While even bleached coral can be beautiful to look at, the stage afterward—when the coral starts to die and decompose—isn’t photo-worthy. “It’s a revolting sight,” Vevers says. “We were speechless after the dive. We climbed back into the boat, and that’s when it hits you. You stink of rotting animals. It’s something you can’t even imagine.”
Commercial Great Barrier Reef tour diving companies operating in Cairns are unsurprisingly reluctant to admit that the reef-diving experience has changed for the worse in recent times.

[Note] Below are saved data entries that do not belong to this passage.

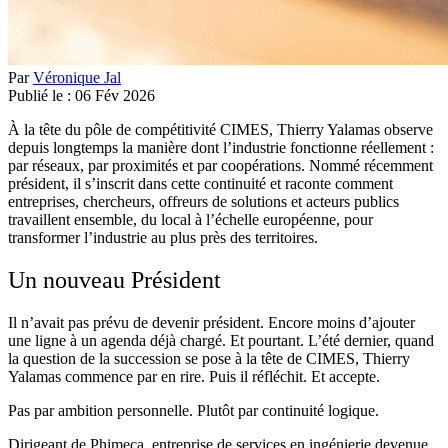
Par
Véronique Jal
Publié le :
06
Fév
2026
À la tête du pôle de compétitivité CIMES, Thierry Yalamas observe
depuis longtemps la manière dont l’industrie fonctionne réellement :
par réseaux, par proximités et par coopérations. Nommé récemment
président, il s’inscrit dans cette continuité et raconte comment
entreprises, chercheurs, offreurs de solutions et acteurs publics
travaillent ensemble, du local à l’échelle européenne, pour
transformer l’industrie au plus près des territoires.
Un nouveau Président
Il n’avait pas prévu de devenir président. Encore moins d’ajouter
une ligne à un agenda déjà chargé. Et pourtant. L’été dernier, quand
la question de la succession se pose à la tête de CIMES, Thierry
Yalamas commence par en rire. Puis il réfléchit. Et accepte.
Pas par ambition personnelle. Plutôt par continuité logique.
Dirigeant de Phimeca, entreprise de services en ingénierie devenue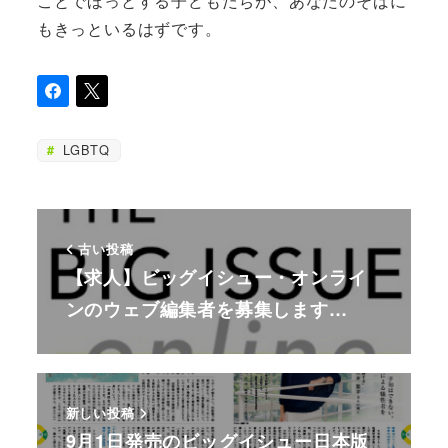
ことでほっとする子どもたちが、あなたのそばに
もきっといるはずです。
LGBTQ
古い投稿
【求人】ビッグイシュー・オンライ
ンのウェブ編集者を募集します…
新しい投稿
9月1日発売のビッグイシュー日本版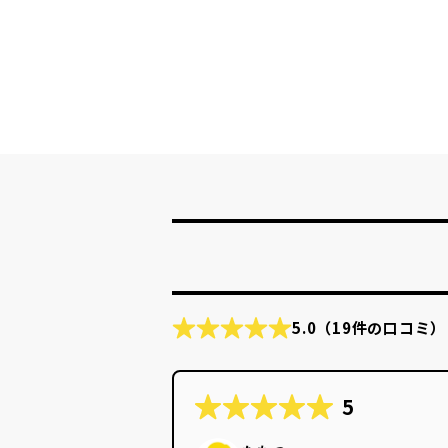
5.0
（19件の口コミ）
5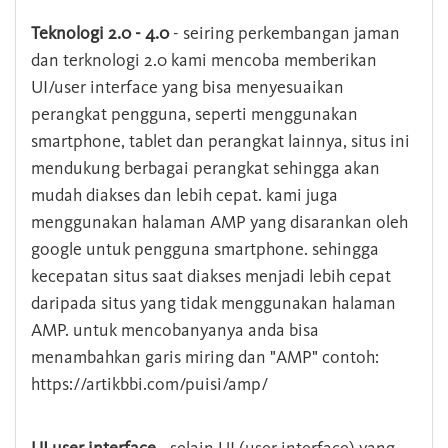
Teknologi 2.0 - 4.0
- seiring perkembangan jaman
dan terknologi 2.0 kami mencoba memberikan
UI/user interface yang bisa menyesuaikan
perangkat pengguna, seperti menggunakan
smartphone, tablet dan perangkat lainnya, situs ini
mendukung berbagai perangkat sehingga akan
mudah diakses dan lebih cepat. kami juga
menggunakan halaman AMP yang disarankan oleh
google untuk pengguna smartphone. sehingga
kecepatan situs saat diakses menjadi lebih cepat
daripada situs yang tidak menggunakan halaman
AMP. untuk mencobanyanya anda bisa
menambahkan garis miring dan "AMP" contoh:
https://artikbbi.com/puisi/amp/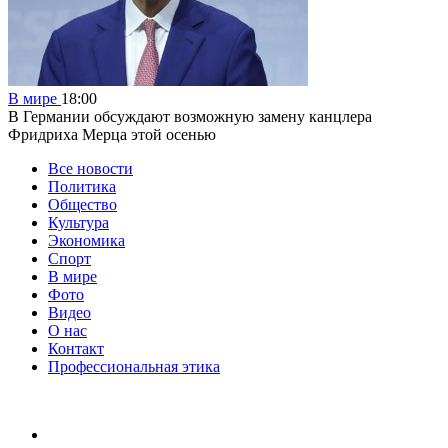
В мире
18:00
В Германии обсуждают возможную замену канцлера
Фридриха Мерца этой осенью
Все новости
Политика
Общество
Культура
Экономика
Спорт
В мире
Фото
Видео
О нас
Контакт
Профессиональная этика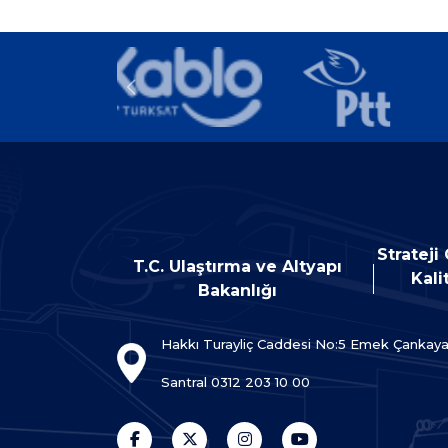
Strateji
T.C. Ulaştırma ve Altyapı
Kali
Bakanlığı
Hakkı Turayliç Caddesi No:5 Emek Çankay
Santral 0312 203 10 00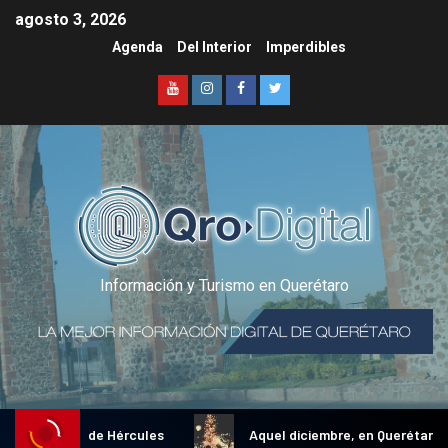
agosto 3, 2026
Agenda
Del Interior
Imperdibles
Información y Turismo en Querétaro
al Gallo de Hércules
Aquel diciembre, en Querétaro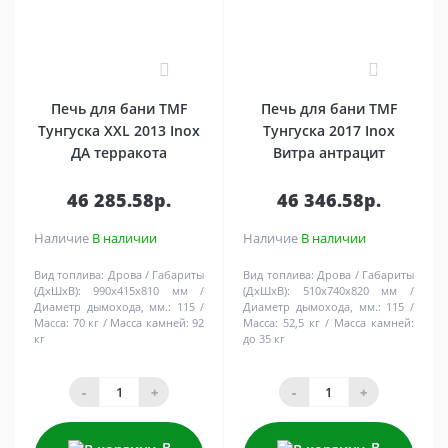
1
0
Печь для бани TMF
Печь для бани TMF
Тунгуска XXL 2013 Inox
Тунгуска 2017 Inox
ДА терракота
Витра антрацит
46 285.58р.
46 346.58р.
Наличие
В наличии
Наличие
В наличии
Вид топлива:
Дрова
Габариты
Вид топлива:
Дрова
Габариты
(ДхШхВ):
990х415х810 мм
(ДхШхВ):
510х740х820 мм
Диаметр дымохода, мм.:
115
Диаметр дымохода, мм.:
115
Масса:
70 кг
Масса камней:
92
Масса:
52,5 кг
Масса камней:
кг
до 35 кг
-
+
-
+
В
В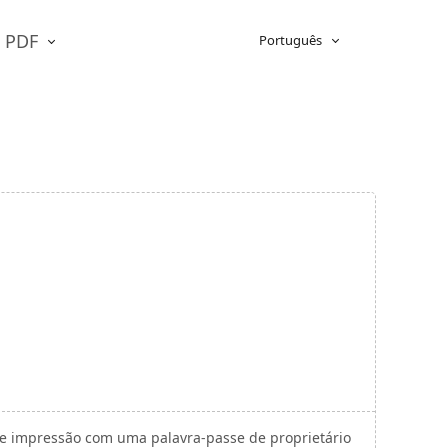
e PDF
Português
a e impressão com uma palavra-passe de proprietário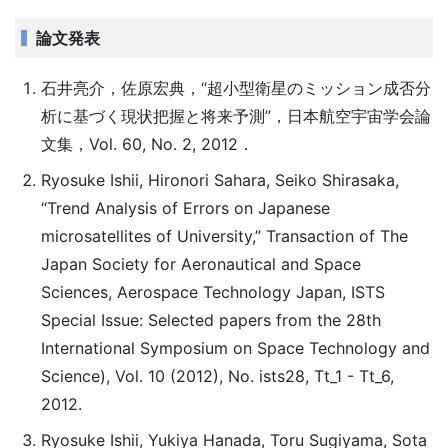
論文発表
石井亮介，佐原宏典，“超小型衛星のミッション成否分
析に基づく現状把握と将来予測”，日本航空宇宙学会論
文集，Vol. 60, No. 2, 2012．
Ryosuke Ishii, Hironori Sahara, Seiko Shirasaka,
“Trend Analysis of Errors on Japanese
microsatellites of University,” Transaction of The
Japan Society for Aeronautical and Space
Sciences, Aerospace Technology Japan, ISTS
Special Issue: Selected papers from the 28th
International Symposium on Space Technology and
Science), Vol. 10 (2012), No. ists28, Tt_1 - Tt_6,
2012.
Ryosuke Ishii, Yukiya Hanada, Toru Sugiyama, Sota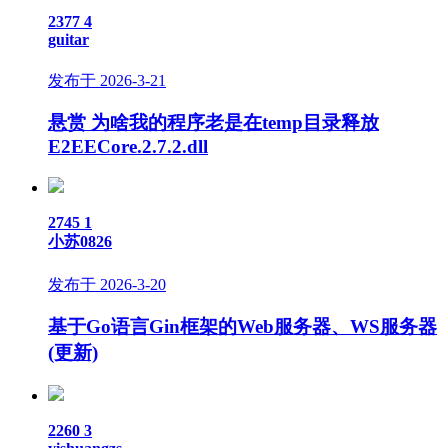
2377
4
guitar
发布于 2026-3-21
悬赏
为啥我的程序老是在temp目录释放
E2EECore.2.7.2.dll
2745
1
小苏0826
发布于 2026-3-20
基于Go语言Gin框架的Web服务器、WS服务器
(更新)
2260
3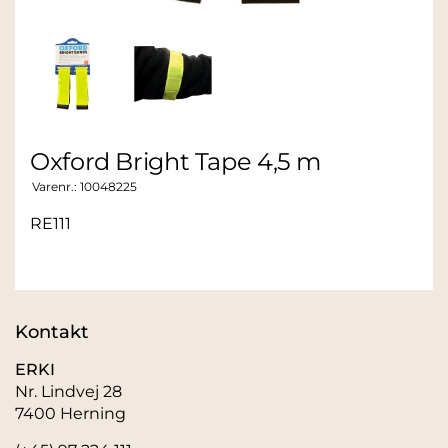
Oxford Bright Tape 4,5 m
Varenr.:
10048225
RE111
Kontakt
ERKI
Nr. Lindvej 28
7400 Herning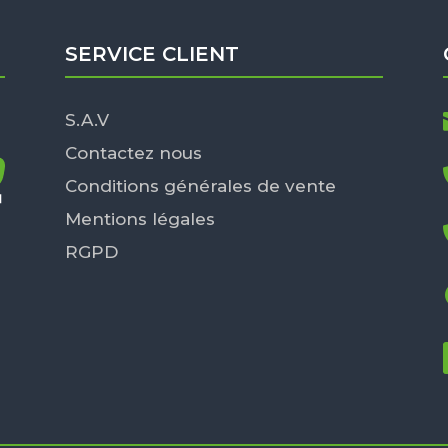
SERVICE CLIENT
S.A.V
Contactez nous
Conditions générales de vente
Mentions légales
RGPD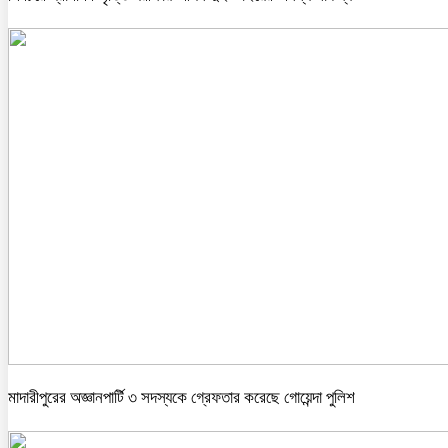
মাদারীপুরের অজ্ঞানপার্টি ৩ সদস্যকে গ্রেফতার করেছে গোয়েন্দা পুলিশ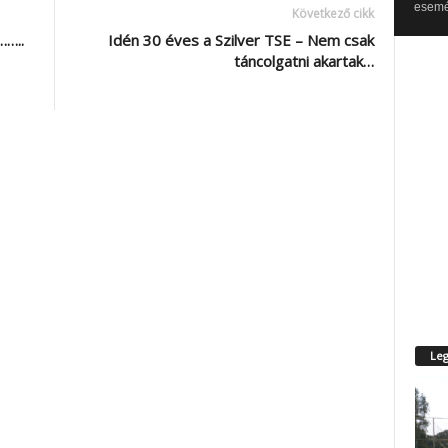
esemén
Következő cikk
……..
Idén 30 éves a Szilver TSE – Nem csak
táncolgatni akartak…
Leg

One of the biggest operators, Tusa Diving, has been showing the reef to tourists for more than 30 years. Speaking to VICE, its media representative Katrina said she thought reports about the death of the reef were “a bit alarmist and exaggerated” although admittedly, “this year has been a little worse than usual.”
Katrina was also cautious about linking the recent spate of coral bleaching directly to climate change, insisting that “there are so many other factors involved.”
But Vevers says what he’s seeing in those parts of the reef worst affected by coral bleaching is totally unprecedented. “I’ve seen some horrific sights over the last four years of the reef’s decline,” he tells me. “But nothing like this, where you really are faced with death in such an obvious way. Often you get there, and the reef looks like it’s been dead for years. It’s horrific.”
This is all very depressing, but Vevers emphasizes that hope isn’t entirely lost just yet. “The northern part of the reef was amazingly healthy generally until this event,” he explains. “So it does have the ability to bounce back. But it can take ten years.”
So the Great Barrier Reef can recover from bleaching events like this, but it will take time. And unfortunately, time is not something we necessarily have. Reef waters are only getting warmer, which means governments need to act fast and reverse the impact of climate change before it’s too late.
“As global warming continues, we’ve got about two decades or so of committed heating,” Vevers says. “So the oceans are going to continue warming, which means more bleaching events, more frequently, probably more severely.”